Excerpt to read:

┏━━

Alexei Navalny, one of Russia's opposition leaders, wears handcuffs as he is escorted after attending a court hearing in Moscow, Feb. 19, 2015.

A Moscow court late Thursday jailed prominent Russian opposition leader Alexei Navalny for 15 days for breaching a law that restricts demonstrations, barring him from a planned rally on March 1.

Two days earlier another court had ended house arrest terms for Navalny and upheld a suspended three-and-a-half-year prison term for the protest leader over a theft case he says is politically motivated.

Navalny left the courthouse on Thursday evening handcuffed and was whisked away in a police car. He appealed nonetheless to his followers to turn up for the rally against President Vladimir Putin's policies.

"To ease the economic and political crisis we have to pressure the authorities. Let's go to the anti-crisis rally," he said in a video posted on his Twitter account.

┗━━

Task directions: Carry on the news report above about Alexei Navalny's 15-day jail sentence, starting after its last sentence.

Available data:
┏━━

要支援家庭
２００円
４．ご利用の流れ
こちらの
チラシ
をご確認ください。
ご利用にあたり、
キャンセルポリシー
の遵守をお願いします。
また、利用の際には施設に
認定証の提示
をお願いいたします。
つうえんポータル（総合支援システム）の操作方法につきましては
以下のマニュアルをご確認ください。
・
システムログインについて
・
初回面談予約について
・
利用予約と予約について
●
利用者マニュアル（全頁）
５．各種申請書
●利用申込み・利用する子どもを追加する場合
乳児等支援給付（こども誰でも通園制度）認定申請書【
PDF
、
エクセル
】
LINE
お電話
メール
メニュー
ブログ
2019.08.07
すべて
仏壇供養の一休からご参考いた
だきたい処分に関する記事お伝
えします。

┗━━
┏━━

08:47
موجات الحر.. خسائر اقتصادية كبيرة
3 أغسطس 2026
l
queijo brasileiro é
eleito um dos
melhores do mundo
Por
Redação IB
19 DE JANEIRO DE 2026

┗━━

Exercise result:
The court ordered Navalny jailed for 15 days for handing out leaflets in the Moscow metro last week to promote the so-called "Spring" protest rally on March 1.

Although he has scant chance of mounting a serious challenge to Putin, Navalny had promised to lead 100,000 demonstrators on March 1 against Kremlin policies he says are leading Russia deeper into economic crisis.

Putin's popularity ratings have soared since the annexation of Ukraine's Crimea territory and what Russians see as the leader's tough stance against the West over eastern Ukraine.

But Navalny had hoped to tap into public anger over a faltering economy that is expected to contract this year in the face of falling oil prices and Western sanctions.